In this case, I think it's worth being very VERY curious as to how that judge got in there in the first place. It's also probably worth eventually doing psychological research in order to classify types of judge, in case they aren't all the same. Do mathematicians above a certain caliber all possess internal judges with a common standard for proof? How does this phenomenon relate to actual judges?

In general, I would expect a person following this advice to, in the average case, diverge from the process of creating a map in correspondence with the territory, towards the replacement of the map with a feedback system conditioning model-free harmony. I would expect that their mind would gradually transition from asking 'is this true' to asking 'is this what power wants me to say', and eventually to come to see truth as a dreadful constraint on safety rather than as a support with which to achieve safety. I would expect them to grow in their ability to lead and to sell, but to loose the ability to manage, or otherwise constrain the actions of a group in order to direct them towards some goal other than politics.

That doesn't at all mean that the ideal mode of cognition involves such a judge. Just that collaborative cognition requires a common set of protocols and this seems to be the default such set of protocols for constructive collaboration, while other protocols seem favored by predatory collaboration and seem likely to emerge if not suppressed.

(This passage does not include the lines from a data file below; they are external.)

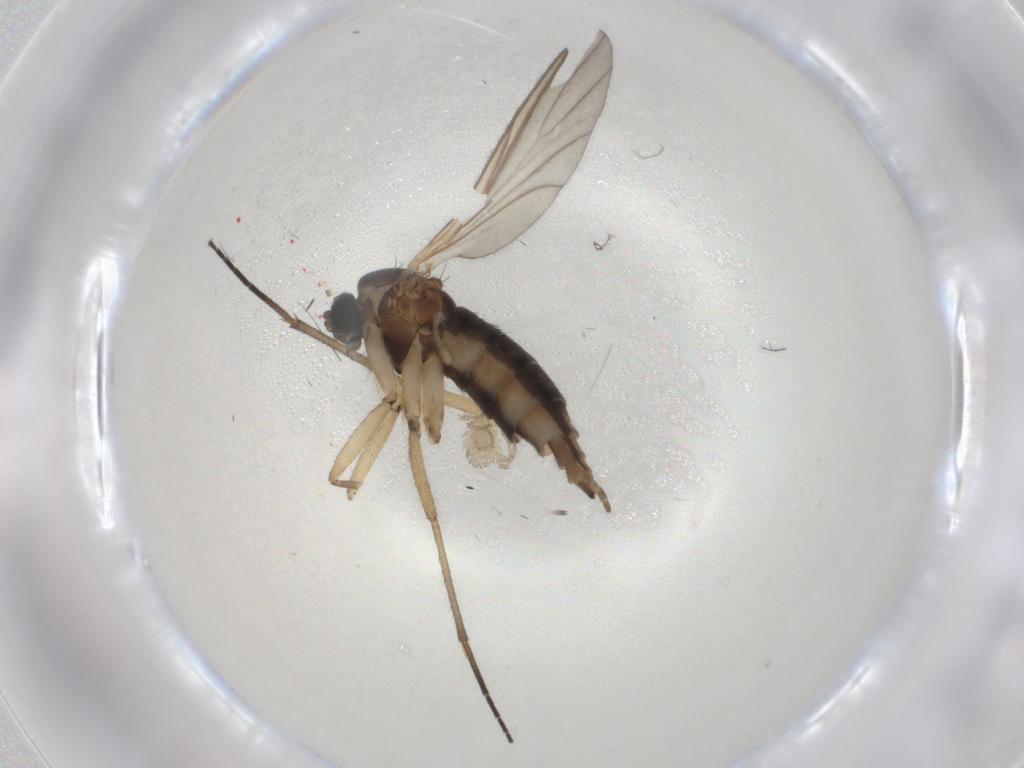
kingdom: Animalia
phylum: Arthropoda
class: Insecta
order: Diptera
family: Sciaridae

Comment by michael_vassar2 on Chronophone Motivations · 2007-03-25T15:06:29.000Z · score: 1 (1 votes) · LW · GW

Build a seed AI seems like something that would translate into a religious proposal to me. Discover God perhaps? Might it work better if proposed by someone who didn't understand the implications of AGI? Would discussion of MNT translate ad the suggestion of miniaturizing Hiero's engine and the Antikythera mechanism, or scaling them up? The rules of this game really don't seem clear enough. We need to get feedback from Archimedes on what he's hearing. Personally, I strongly suspect that when it comes to ethical and political ideas the Ancient Greeks will understand us fairly well without much need for metaphorical translation, so long as we keep the discussion abstract. Women's suffrage = wise dictator? For people who's ancestors were inventing democracies of a sort and writing Lysistrata centuries earlier? Make the machine reversible and if you suggest women's suffrage and he responds about Hiero II, you will hear a sensible to modern ears argument for moving to Singapore.